Por Adriano Figueiredo de Souza Gomes e Eduardo Vaz Porto

Criminalidade cibernética e a boca de urna virtual
Foto: Divulgação

Em tempos de software, hardware, malware, spyware, vírus, Cavalo de Tróia, bitcoin, blockchain, startup, internet banking, e-commerce, dentre tantos outros novos termos e expressões, que passaram a integrar o cotidiano de indivíduos que não mais se compreendem sem a utilização de máquinas e aparelhos em conexão com a rede mundial de computadores (internet), a criminalidade cibernética constitui tema de inquestionável relevância. 

 

Nessa conjuntura, caracterizada pela informatização das relações humanas, as infrações e os ilícitos não ficariam à margem da convivência humana - agora no espaço cibernético -, até porque, como sustentava o sociólogo francês Émile Durkheim, o crime é um fenômeno social normal, que mantém aberto o canal de transformações de que a sociedade necessita para se desenvolver.

 

E o delito é justamente um fenômeno social normal, porque os seres humanos, no decorrer de sua (in)evolução histórica, não conseguem manter uma relação harmônica e pacífica contínua. E as infrações, violações a regras de convivência, inobservâncias de cuidados com o próximo constituem uma realidade inexorável, demandando, de outro lado, ferramentas e novas estratégias da sociedade para prevenir e enfrentar tais situações.

■ ■ ■

Tarefa proposta A:
Com base no texto sobre criminalidade cibernética, responda:
(i) Que sociólogo francês sustentava que o crime é um fenômeno social normal?
(ii) Segundo esse sociólogo, que canal o crime mantém aberto?
(iii) Por que, de acordo com o texto, o delito é um fenômeno social normal?
Tarefa proposta B:
Escreva a continuação do texto sobre criminalidade cibernética, partindo da última frase apresentada.
O material não é necessário para resolver as atividades.

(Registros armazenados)
■ ■ ■

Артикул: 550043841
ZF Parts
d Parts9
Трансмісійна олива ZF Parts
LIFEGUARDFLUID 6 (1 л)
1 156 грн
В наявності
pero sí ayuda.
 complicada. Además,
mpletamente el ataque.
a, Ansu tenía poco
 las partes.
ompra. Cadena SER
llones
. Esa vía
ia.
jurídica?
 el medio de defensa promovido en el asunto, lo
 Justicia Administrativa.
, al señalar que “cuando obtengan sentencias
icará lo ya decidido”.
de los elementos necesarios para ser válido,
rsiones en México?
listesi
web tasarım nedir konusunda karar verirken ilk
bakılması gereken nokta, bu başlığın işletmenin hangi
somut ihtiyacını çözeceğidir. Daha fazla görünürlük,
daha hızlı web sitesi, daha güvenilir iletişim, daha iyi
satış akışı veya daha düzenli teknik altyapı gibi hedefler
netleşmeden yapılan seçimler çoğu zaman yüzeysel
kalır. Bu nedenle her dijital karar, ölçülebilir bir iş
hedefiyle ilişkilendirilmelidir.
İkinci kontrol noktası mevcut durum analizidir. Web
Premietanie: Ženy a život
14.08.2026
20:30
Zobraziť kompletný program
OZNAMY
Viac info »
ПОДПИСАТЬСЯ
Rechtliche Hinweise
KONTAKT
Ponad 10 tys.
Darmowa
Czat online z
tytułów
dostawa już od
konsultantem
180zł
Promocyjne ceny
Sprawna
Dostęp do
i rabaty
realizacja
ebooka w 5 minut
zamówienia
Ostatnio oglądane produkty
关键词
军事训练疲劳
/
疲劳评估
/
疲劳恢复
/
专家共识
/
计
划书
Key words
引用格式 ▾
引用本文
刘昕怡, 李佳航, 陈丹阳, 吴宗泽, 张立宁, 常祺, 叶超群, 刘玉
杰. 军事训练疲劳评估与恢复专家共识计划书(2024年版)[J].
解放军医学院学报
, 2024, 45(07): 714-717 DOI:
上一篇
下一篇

■ ■ ■

Espaço de resposta A:
(i) Émile Durkheim.
(ii) O canal de transformações de que a sociedade necessita para se desenvolver.
(iii) Porque os seres humanos, no decorrer de sua (in)evolução histórica, não conseguem manter uma relação harmônica e pacífica contínua.

Espaço de resposta B:
 

De fato, com o desenvolvimento da sociedade humana, a inevitável complexidade das relações intersubjetivas determinou o incremento dos riscos à manutenção da convivência harmônica e pacífica entre os indivíduos, trazendo a reboque a criação de novos delitos, a exemplo dos crimes contra o meio ambiente; contra as relações de consumo; contra o sistema financeiro, dentre tantos outros; e mais recentemente, a criminalidade cibernética.

 

Nesse ponto, é cabível a seguinte observação: se o Direito Penal é o meio adequado/necessário para o controle de tais infrações e se tais ilícitos deveriam alcançar o patamar de delitos são indagações que, a despeito de sua importância e relevância, não serão enfrentadas na presente abordagem por diversas razões, inclusive em virtude do escopo desta proposta, que busca informar a respeito de uma nova modalidade criminosa, e não criticar fatores antecedentes que traduzem a opção de política criminal.  

 

Apesar de entender que o Direito Penal não pode servir de remédio para todos os males, o fato é que a criminalidade acompanha o desenvolvimento social, e quanto mais situações sociais complexas são estruturadas, novas modalidades criminosas são criadas, a traduzir uma expectativa de o Direito Penal figurar como infalível controle social formal.

 

Nessa conjuntura, surge a criminalidade digital, advinda da informatização das relações humanas, cada vez mais complexas, desafiando os controles sociais no âmbito do espaço cibernético, pois as infrações passaram a apresentar uma conformação distinta dos velhos modos de operação criminosa, podendo ser praticadas em tempo e em lugar largamente distanciados do resultado provocado através da internet, conforme bem já sinalizou Jorge de Figueiredo Dias.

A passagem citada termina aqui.